Quoted passage
>> Begin

AES used to be called Rijndael (a portmanteau for its inventors’ names, Rijmen and Daemen, pronounced like “rain-dull”) when it was one of the 15 candidates in the AES competition, the process held by NIST from 1997 to 2000 to specify “an unclassified, publicly disclosed encryption algorithm capable of protecting sensitive government information well into the next century,” as stated in the 1997 announcement of the competition in the Federal Register. The AES competition was kind of a “Got Talent” competition for cryptographers, where anyone could participate by submitting a cipher or breaking other contestants’ ciphers.

AES Internals

AES processes blocks of 128 bits using a secret key of 128, 192, or 256 bits, with the 128-bit key being the most common because it makes encryption slightly faster and because the difference between 128- and 256-bit security is meaningless for most applications.

>> End

Stored entries
>> Begin

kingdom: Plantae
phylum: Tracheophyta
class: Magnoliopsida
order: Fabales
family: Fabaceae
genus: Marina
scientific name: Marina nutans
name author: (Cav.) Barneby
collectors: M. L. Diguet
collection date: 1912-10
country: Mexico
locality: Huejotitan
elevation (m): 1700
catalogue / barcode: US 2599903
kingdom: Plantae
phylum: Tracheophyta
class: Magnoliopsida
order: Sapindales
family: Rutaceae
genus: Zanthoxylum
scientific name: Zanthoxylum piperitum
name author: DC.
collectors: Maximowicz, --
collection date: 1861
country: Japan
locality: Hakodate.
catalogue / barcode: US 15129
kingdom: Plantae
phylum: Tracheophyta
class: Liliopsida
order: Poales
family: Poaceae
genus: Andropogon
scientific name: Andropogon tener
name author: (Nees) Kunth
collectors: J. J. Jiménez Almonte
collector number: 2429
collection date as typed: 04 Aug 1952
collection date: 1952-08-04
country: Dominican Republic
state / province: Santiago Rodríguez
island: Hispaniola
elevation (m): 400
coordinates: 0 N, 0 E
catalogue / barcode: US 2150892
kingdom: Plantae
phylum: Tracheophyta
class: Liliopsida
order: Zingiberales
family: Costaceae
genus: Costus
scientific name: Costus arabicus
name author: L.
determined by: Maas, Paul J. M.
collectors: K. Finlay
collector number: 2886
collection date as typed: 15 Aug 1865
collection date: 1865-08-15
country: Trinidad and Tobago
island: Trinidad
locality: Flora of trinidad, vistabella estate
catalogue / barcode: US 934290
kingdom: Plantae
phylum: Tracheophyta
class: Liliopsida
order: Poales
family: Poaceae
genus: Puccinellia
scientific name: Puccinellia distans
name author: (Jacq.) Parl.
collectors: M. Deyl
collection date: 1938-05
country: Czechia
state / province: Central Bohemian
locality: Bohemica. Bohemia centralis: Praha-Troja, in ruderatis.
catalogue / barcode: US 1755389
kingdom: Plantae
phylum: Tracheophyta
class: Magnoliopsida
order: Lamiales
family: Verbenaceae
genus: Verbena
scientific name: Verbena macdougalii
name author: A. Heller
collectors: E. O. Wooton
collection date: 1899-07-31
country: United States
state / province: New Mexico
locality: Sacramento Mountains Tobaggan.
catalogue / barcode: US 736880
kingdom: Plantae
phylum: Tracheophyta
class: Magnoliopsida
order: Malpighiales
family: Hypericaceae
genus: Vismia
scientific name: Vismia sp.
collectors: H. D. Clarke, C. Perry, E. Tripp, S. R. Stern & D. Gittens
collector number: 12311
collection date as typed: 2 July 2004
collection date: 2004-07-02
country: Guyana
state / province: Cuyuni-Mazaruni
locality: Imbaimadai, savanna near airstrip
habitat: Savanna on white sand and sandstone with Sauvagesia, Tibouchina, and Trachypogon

>> End

Exercise description
In the passage on AES, what was the cipher called when it was one of the candidates in the NIST competition?

Task answer
Rijndael